The World According to Bill McKibben

“There are no silver bullets, only silver buckshot.”

-Bill McKibben

As I wrote in my very first blog post, the titular phrase of my column was coined by Bill McKibben. It was no accident that I chose McKibben as the inspiration for my blog. As an author, journalist, scholar and activist, McKibben is a guiding star for a new generation of the environmental movement.

Last week, that star landed on Duke’s campus to talk with students about his work, his philosophy and his vision for the future.

I attended McKibben’s primetime lecture on “Climate Crisis/Climate Hope” at the Divinity School, as well as an informal conversation he held earlier that afternoon with a small group of students.

McKibben is the first to admit that he’s a natural introvert, more comfortable writing his thoughts on the page than exclaiming them to an audience. But his years of public activism and personal dedication to the cause shone through in all he had to say, and I don’t think I was alone in hanging onto his every word.

Here, then, is the world according to Bill McKibben:

On creating a movement:

McKibben first became an activist for climate change action in 2006, nearly two decades after publishing his seminal book on global warming, The End of Nature. For a long time, he said, “I was under the misapprehension that reason and argument [would be] the tools that turn the world.”
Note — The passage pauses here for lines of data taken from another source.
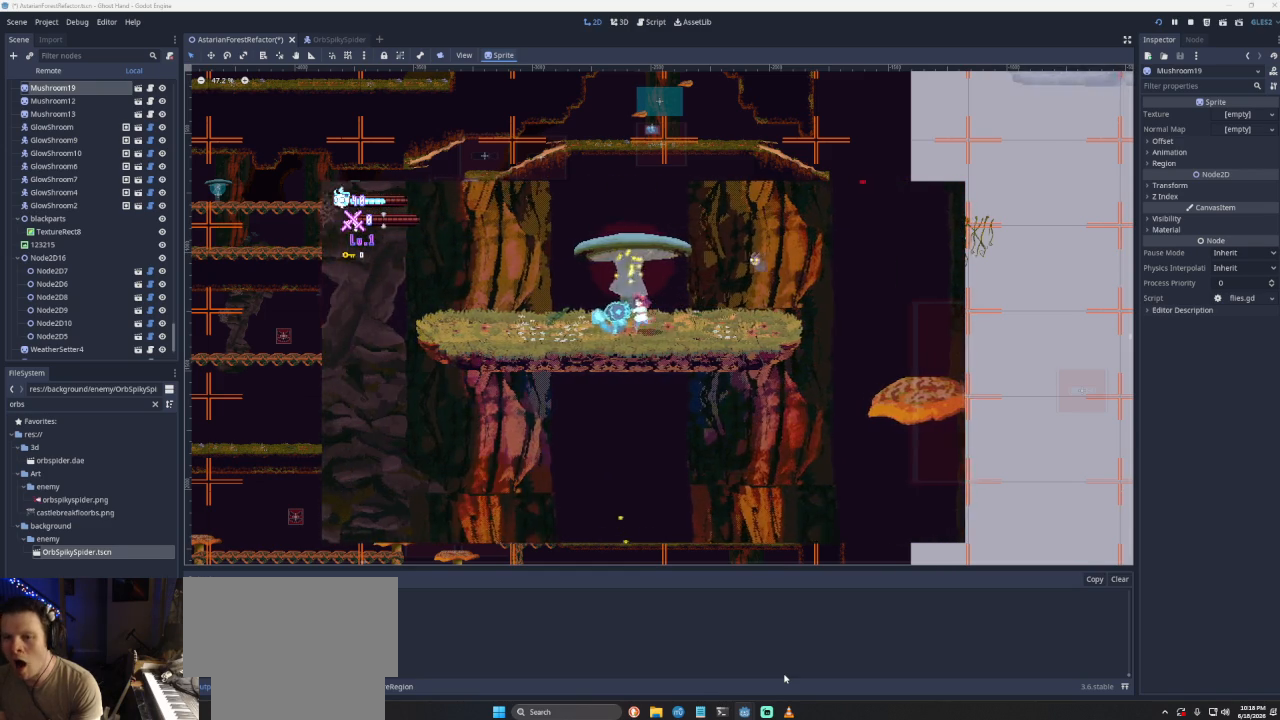
{"buttons": [], "left_stick": "left", "right_stick": "center", "events": []}
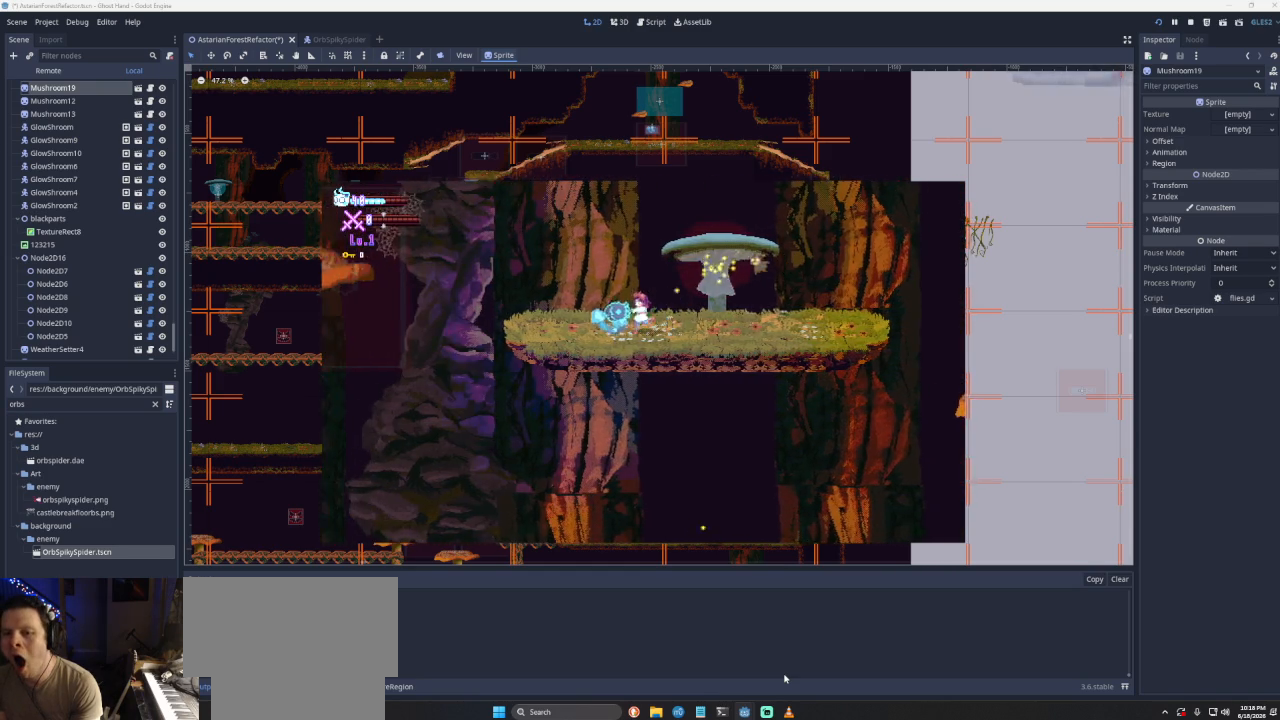
{"buttons": [], "left_stick": "left", "right_stick": "center", "events": []}
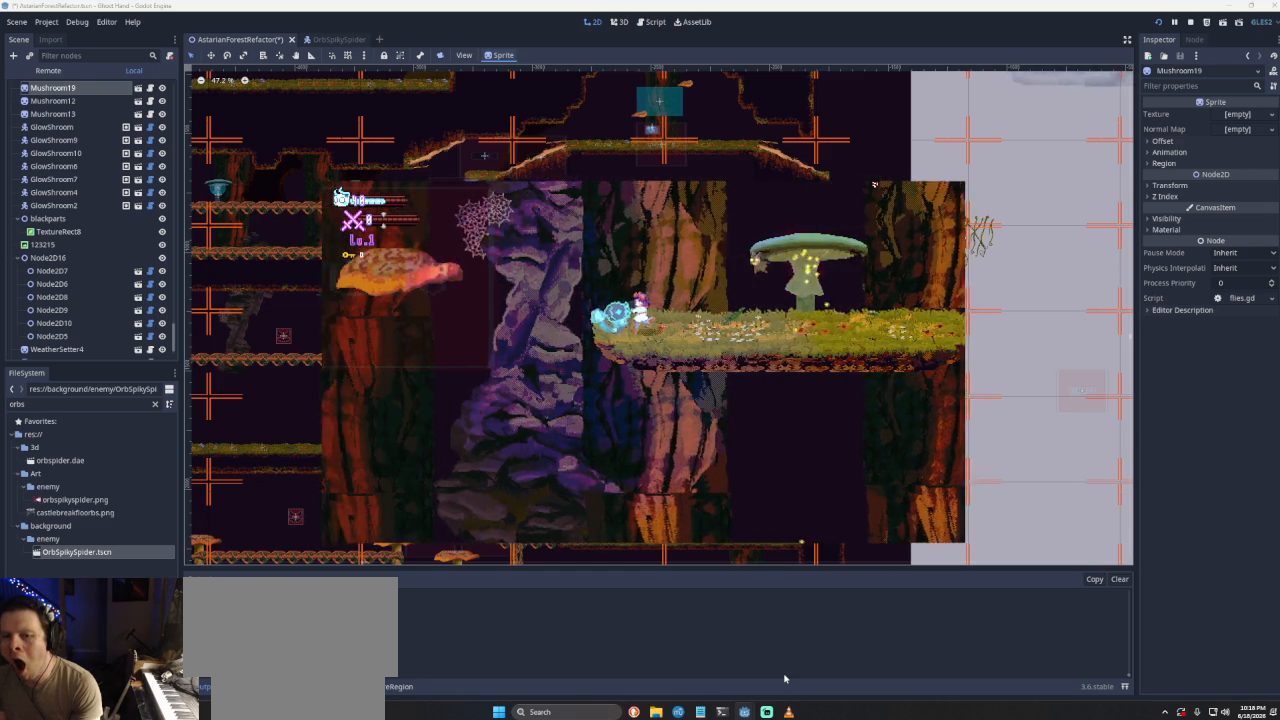
{"buttons": [], "left_stick": "left", "right_stick": "center", "events": [[133, "CROSS", "down"], [433, "CROSS", "up"]]}
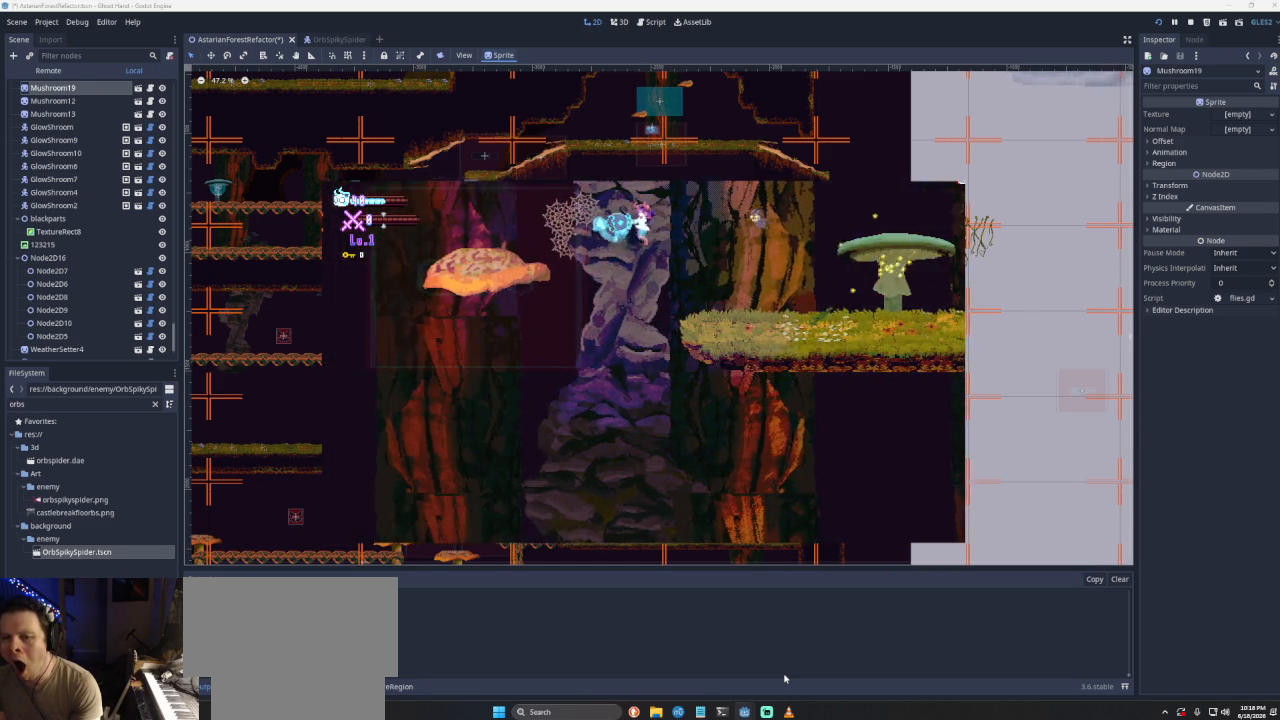
{"buttons": ["CROSS"], "left_stick": "left", "right_stick": "center", "events": [[267, "CROSS", "down"]]}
But after years of politicians turning a blind eye to the mounting pile of evidence on climate change, McKibben knew he couldn’t stay on the sidelines any longer. As he saw it, inaction meant the fossil fuel industry was winning.

“It wasn’t an argument we were engaged in,” he said. “It was a fight.”

McKibben jumped into the fight feet first – literally. During five days in September, he led a walk across his home state of Vermont to call attention to climate change. At the end of the march, 1,000 people gathered for a rally in Burlington.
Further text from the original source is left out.